I have currently written a webscraping where I compare two values to see if there has been any increased value from previous request compare to new request.

import json
import re
import time
from dataclasses import dataclass
from typing import Optional, List

import requests
from bs4 import BeautifulSoup


@dataclass
class Product:
    name: Optional[str]
    price: Optional[str]
    image: Optional[str]
    sizes: List[str]

    @staticmethod
    def get_sizes(doc: BeautifulSoup) -> List[str]:
        pat = re.compile(
            r'^<script>var JetshopData='
            r'(\{.*\})'
            r';</script>$',
        )
        for script in doc.find_all('script'):
            match = pat.match(str(script))
            if match is not None:
                break
        else:
            return []

        data = json.loads(match[1])
        return [
            variation
            for get_value in data['ProductInfo']['Attributes']['Variations']
            if get_value.get('IsBuyable')
            for variation in get_value['Variation']
        ]

    @classmethod
    def from_page(cls, url: str) -> Optional['Product']:
        with requests.get(url) as response:
            response.raise_for_status()
            doc = BeautifulSoup(response.text, 'html.parser')

        name = doc.select_one('h1.product-page-header')
        price = doc.select_one('span.price')
        image = doc.select_one('meta[property="og:image"]')

        return cls(
            name=name and name.text.strip(),
            price=price and price.text.strip(),
            image=image and image['content'],
            sizes=cls.get_sizes(doc),
        )


def main():
    product = Product.from_page("https://shelta.se/sneakers/nike-air-zoom-type-whiteblack-cj2033-103")

    previous_request = product.sizes

    while True:
        product = Product.from_page("https://shelta.se/sneakers/nike-air-zoom-type-whiteblack-cj2033-103")

        if set(product.sizes) - set(previous_request):
            print("new changes on the webpage")
            previous_request = product.sizes

        else:
            print("No changes made")

        time.sleep(500)


if __name__ == '__main__':
    main()

The problem I am facing is that there is a scenario where the product can be taken down.
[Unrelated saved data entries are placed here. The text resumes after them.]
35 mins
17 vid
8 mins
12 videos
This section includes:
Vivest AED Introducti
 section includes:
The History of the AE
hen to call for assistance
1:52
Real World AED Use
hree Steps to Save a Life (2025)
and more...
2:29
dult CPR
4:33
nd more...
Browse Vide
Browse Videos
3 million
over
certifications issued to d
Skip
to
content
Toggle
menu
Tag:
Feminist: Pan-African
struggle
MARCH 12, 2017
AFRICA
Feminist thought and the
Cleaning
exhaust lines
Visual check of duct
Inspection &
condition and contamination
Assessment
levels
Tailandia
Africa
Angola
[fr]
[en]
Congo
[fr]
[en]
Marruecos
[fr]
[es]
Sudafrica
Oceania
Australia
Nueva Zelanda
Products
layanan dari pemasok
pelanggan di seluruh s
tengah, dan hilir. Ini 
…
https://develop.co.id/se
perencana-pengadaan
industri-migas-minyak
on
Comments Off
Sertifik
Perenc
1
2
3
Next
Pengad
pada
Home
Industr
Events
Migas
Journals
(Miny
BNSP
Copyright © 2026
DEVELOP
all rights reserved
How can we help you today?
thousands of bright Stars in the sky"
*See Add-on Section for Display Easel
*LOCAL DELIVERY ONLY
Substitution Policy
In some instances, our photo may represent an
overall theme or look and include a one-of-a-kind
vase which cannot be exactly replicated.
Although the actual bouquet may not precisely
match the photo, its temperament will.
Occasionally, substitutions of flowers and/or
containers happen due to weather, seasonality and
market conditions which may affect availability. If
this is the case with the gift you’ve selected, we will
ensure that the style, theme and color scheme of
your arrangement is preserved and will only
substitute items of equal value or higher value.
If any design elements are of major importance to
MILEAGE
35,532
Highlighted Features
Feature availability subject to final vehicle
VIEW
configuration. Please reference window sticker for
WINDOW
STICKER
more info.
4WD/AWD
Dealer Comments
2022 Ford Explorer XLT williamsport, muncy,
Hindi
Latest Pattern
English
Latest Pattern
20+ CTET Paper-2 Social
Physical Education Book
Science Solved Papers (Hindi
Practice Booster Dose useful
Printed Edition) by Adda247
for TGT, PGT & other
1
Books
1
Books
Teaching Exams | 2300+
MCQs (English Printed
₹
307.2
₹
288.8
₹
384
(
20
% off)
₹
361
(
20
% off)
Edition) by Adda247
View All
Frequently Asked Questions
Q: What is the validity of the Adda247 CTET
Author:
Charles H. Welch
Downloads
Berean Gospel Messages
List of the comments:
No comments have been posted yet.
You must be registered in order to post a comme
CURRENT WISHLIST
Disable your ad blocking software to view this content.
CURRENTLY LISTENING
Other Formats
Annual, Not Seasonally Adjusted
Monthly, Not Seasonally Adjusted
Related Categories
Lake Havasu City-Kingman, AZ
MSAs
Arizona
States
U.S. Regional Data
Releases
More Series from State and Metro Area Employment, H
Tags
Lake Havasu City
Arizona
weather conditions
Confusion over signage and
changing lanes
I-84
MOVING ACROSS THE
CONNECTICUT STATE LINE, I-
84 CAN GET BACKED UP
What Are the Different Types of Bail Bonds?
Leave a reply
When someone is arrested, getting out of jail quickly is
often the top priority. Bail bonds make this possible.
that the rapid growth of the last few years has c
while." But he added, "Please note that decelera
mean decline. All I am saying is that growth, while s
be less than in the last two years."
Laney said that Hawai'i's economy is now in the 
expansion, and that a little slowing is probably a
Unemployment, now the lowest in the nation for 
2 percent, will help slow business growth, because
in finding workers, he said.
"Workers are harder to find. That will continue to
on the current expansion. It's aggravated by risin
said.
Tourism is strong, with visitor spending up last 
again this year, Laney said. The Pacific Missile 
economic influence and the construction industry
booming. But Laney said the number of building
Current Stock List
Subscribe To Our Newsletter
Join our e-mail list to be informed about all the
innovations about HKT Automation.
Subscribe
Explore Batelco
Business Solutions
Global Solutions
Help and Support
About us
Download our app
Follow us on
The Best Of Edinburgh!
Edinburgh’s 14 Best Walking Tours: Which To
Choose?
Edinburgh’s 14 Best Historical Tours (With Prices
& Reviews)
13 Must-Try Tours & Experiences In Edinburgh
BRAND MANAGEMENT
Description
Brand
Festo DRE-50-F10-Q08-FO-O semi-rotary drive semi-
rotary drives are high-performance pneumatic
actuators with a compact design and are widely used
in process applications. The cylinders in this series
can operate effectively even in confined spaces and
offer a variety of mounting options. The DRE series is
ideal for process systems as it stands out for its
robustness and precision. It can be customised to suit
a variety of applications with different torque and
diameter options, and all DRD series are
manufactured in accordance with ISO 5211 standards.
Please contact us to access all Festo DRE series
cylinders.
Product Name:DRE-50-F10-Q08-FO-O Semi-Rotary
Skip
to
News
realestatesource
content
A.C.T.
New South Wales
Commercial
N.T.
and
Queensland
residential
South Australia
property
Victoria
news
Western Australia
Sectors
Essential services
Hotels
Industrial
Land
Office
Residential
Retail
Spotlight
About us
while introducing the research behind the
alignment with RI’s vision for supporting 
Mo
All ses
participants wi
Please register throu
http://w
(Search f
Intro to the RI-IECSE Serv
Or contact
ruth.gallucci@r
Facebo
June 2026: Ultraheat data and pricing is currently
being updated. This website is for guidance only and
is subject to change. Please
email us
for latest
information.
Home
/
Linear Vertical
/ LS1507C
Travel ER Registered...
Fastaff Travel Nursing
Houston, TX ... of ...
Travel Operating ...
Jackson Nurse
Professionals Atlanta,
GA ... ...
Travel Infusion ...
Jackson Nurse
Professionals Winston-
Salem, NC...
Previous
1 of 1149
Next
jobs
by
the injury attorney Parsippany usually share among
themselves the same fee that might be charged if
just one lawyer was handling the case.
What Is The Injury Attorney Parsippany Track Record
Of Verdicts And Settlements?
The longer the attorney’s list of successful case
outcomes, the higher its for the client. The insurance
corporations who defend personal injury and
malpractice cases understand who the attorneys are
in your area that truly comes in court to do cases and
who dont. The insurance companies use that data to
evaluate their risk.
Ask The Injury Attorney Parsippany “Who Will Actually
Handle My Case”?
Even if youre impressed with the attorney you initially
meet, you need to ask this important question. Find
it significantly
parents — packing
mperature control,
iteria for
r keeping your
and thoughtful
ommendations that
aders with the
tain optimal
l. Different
For example if I now have found sizes['US 9,5/EUR 43', 'US 10,5/EUR 44,5'] and the webpage gets taken down by the admin where it returns 404. After few hours they re-add back the webpage and add again the values ['US 9,5/EUR 43', 'US 10,5/EUR 44,5']- That would not print the value we already had it before on our previous valid request.

I wonder what would be the best way to print out the values if a webpage returns from 404 back to 200 (even if they add the same value?)


Solution

  • The use of response.raise_for_status() is incorrect in this case. That will simply raise an exception if the website returns a 404, 500 or similar, exiting your program. change out response.raise_for_status() with:

    if response.status_code is not 200:
        return cls(None,None,None,None)
    

    EDIT as i misinterpreted the question:

    An empty product will now be returned if an error occurred. The only check required now is if the sizes has changed.

    def main():
        url = "https://shelta.se/sneakers/nike-air-zoom-type-whiteblack-cj2033-103"
    
        previous_product = Product.from_page(url) 
        while True:
            product = Product.from_page(url)
            
            if not product.sizes == previous_product.sizes:
                print("new changes on the webpage")
            else:
                print("No changes made")
            
            previous_product = product
            time.sleep(500)
    

    previous_product has been moved outside. In this exact case, it does not matter, but it improves readability.

    The use of set(...) - set(...) has been removed as it does not catch when something has been removed from the website, only when something is added. If something is first removed and then re-added, it would be have been caught by your program either.